▸ **Stored dataset items**

== Segment start ==

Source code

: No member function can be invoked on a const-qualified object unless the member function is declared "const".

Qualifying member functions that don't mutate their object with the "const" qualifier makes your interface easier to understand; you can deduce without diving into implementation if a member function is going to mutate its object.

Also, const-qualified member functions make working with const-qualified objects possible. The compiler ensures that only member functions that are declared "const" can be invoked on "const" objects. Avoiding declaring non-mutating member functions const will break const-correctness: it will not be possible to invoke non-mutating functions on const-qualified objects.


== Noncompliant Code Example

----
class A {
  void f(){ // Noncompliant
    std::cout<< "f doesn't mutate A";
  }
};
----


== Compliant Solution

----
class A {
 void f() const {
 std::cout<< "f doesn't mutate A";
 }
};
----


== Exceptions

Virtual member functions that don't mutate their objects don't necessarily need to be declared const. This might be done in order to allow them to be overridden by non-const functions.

== Segment end ==

For this exercise, transcribe all the records exactly.

▸ **Answer area**
Source code

: No member function can be invoked on a const-qualified object unless the member function is declared "const".

Qualifying member functions that don't mutate their object with the "const" qualifier makes your interface easier to understand; you can deduce without diving into implementation if a member function is going to mutate its object.

Also, const-qualified member functions make working with const-qualified objects possible. The compiler ensures that only member functions that are declared "const" can be invoked on "const" objects. Avoiding declaring non-mutating member functions const will break const-correctness: it will not be possible to invoke non-mutating functions on const-qualified objects.


== Noncompliant Code Example

----
class A {
  void f(){ // Noncompliant
    std::cout<< "f doesn't mutate A";
  }
};
----


== Compliant Solution

----
class A {
 void f() const {
 std::cout<< "f doesn't mutate A";
 }
};
----


== Exceptions

Virtual member functions that don't mutate their objects don't necessarily need to be declared const. This might be done in order to allow them to be overridden by non-const functions.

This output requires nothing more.